[LITMUS^RT] preparing a new release

Thu Nov 29 18:42:15 CET 2012

On Nov 29, 2012, at 5:52 PM, Jonathan Herman <hermanjl at cs.unc.edu> wrote:

> What is the following line defending against:
> 
> litmus/preempt.c:
>   31│                 /* Litmus tasks should never be subject to a remote                                                                                                                                                                      
>   32│                  * set_tsk_need_resched(). */
>   33│                 BUG_ON(is_realtime(tsk));                                                                                                                                                                                              
>   34│                 //TRACE_TASK(tsk, "SUPERBAD"); /* I added this */

It defends against misuse of set_tsk_need_resched(). You can't safely use set_tsk_need_resched() for non-local tasks without acquiring the task's corresponding runqueue lock. 

> 
> I keep hitting this when I test with a full schedule under GSN-EDF. Oddly, when I debug using gdb and view t->comm it is "rtspin", but this is not the case in the trace log. If I remove the BUG_ON so that TRACE_TASK is hit, I git the following lines:
> 158079 P0 [sched_state_will_schedule at litmus/preempt.c:34]: (kworker/0:0/0:0) SUPERBAD
> 158080 P0 [sched_state_will_schedule at litmus/preempt.c:37]: (kworker/0:0/0:0) set_tsk_need_resched() ret:ffffffff810268d4
> 

What is the symbolic name of ret:ffffffff810268d4? You might want to look at __builtin_return_address(1) instead. Do you have a backtrace?

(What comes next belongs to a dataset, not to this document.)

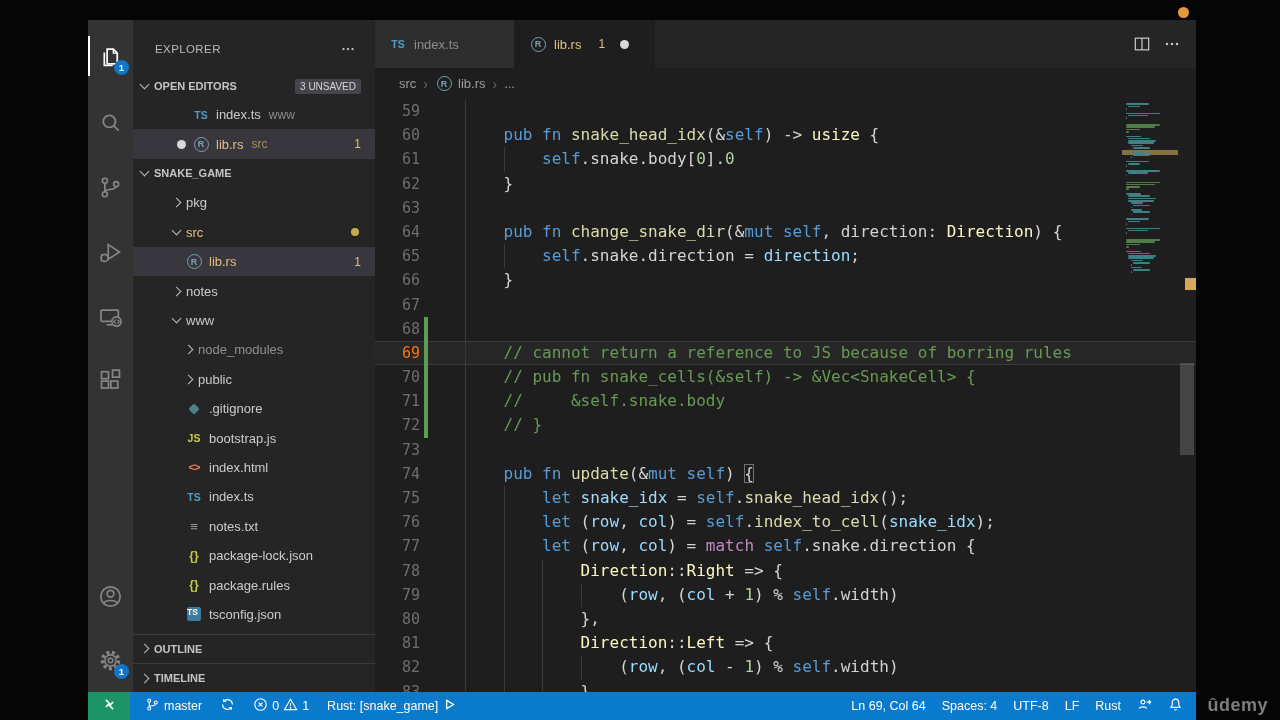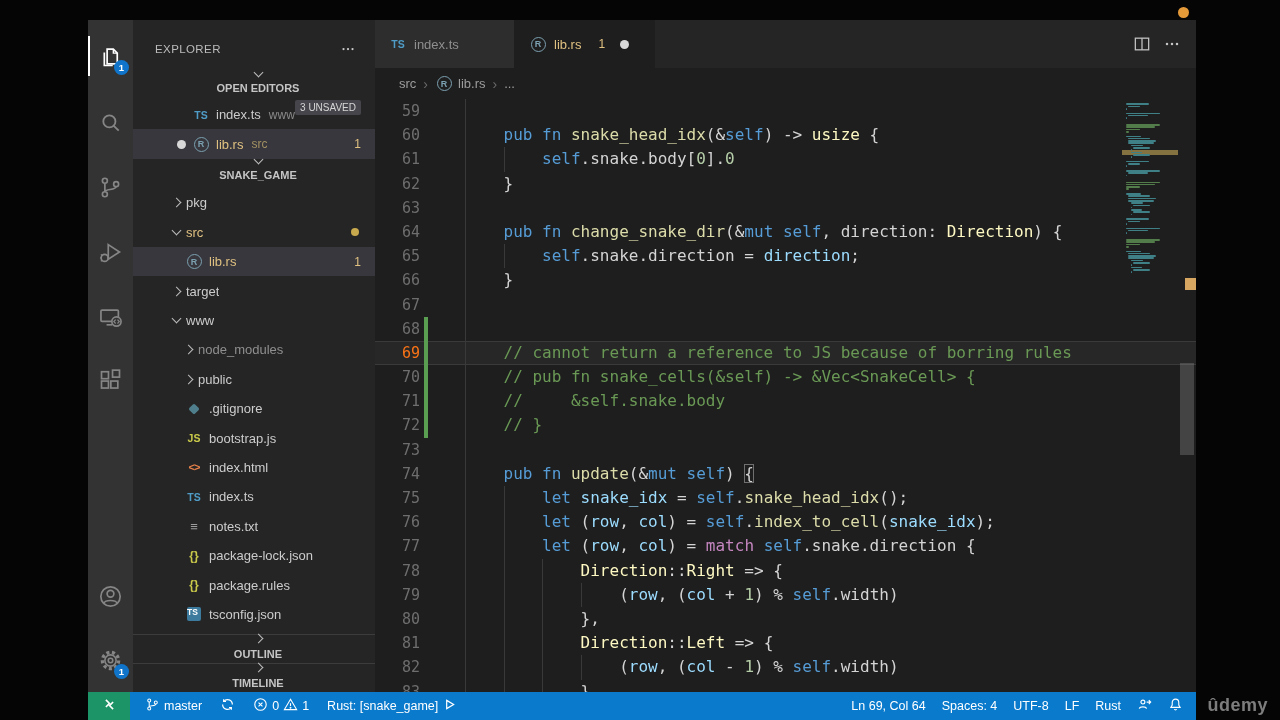"OPEN EDITORS" .sb-section { flex-direction: column -> none }
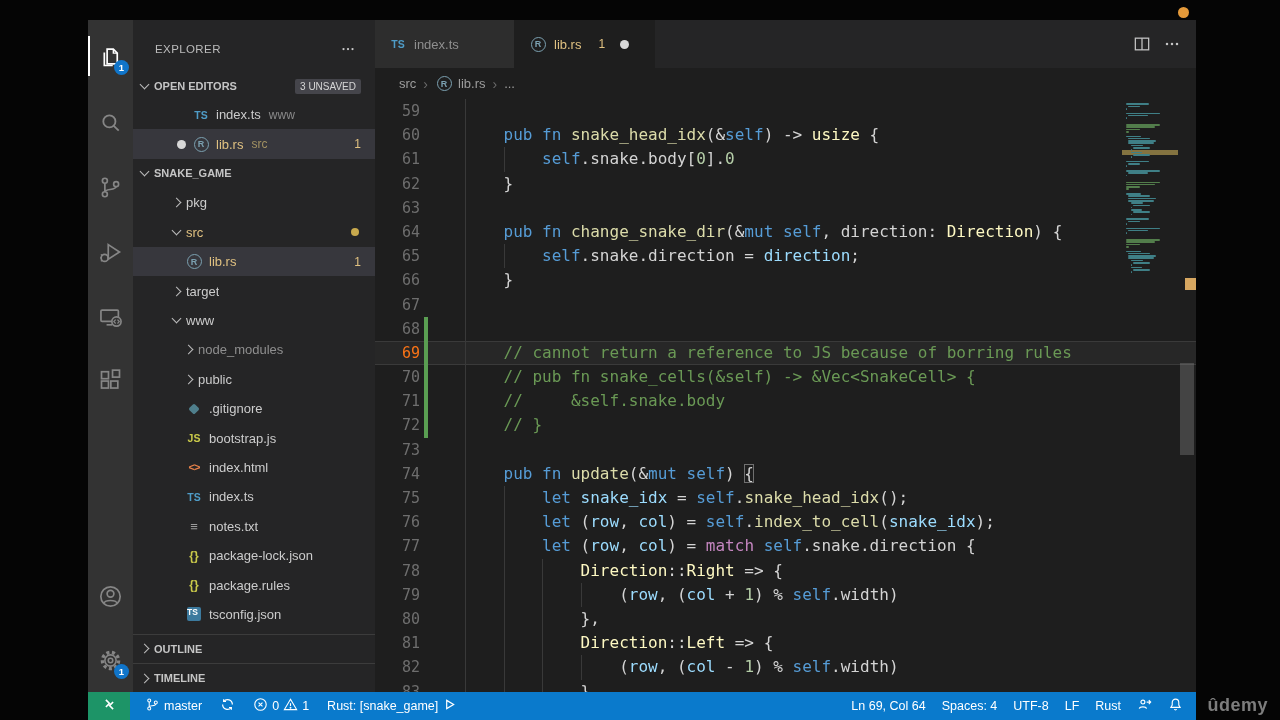"target" span.lab { text: target -> notes }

> Which, as far as I can tell, is only possible if tsk->comm == "kworker/0:0". But then why is there no pid? This is on the current staging of liblitmus and litmus-rt.

Is it reproducible? Can you bisect the recent patches to see where it crept in?

> 
> 
> Ideas? I'm assuming race condition, as Glenn suggested, because usually if it's insane, its a race.

Looks indeed quite strange. What happens just before this bug? A context switch? A migration? Nonsensical races / panics can also be an indicator of stack corruption.

Thanks,
Björn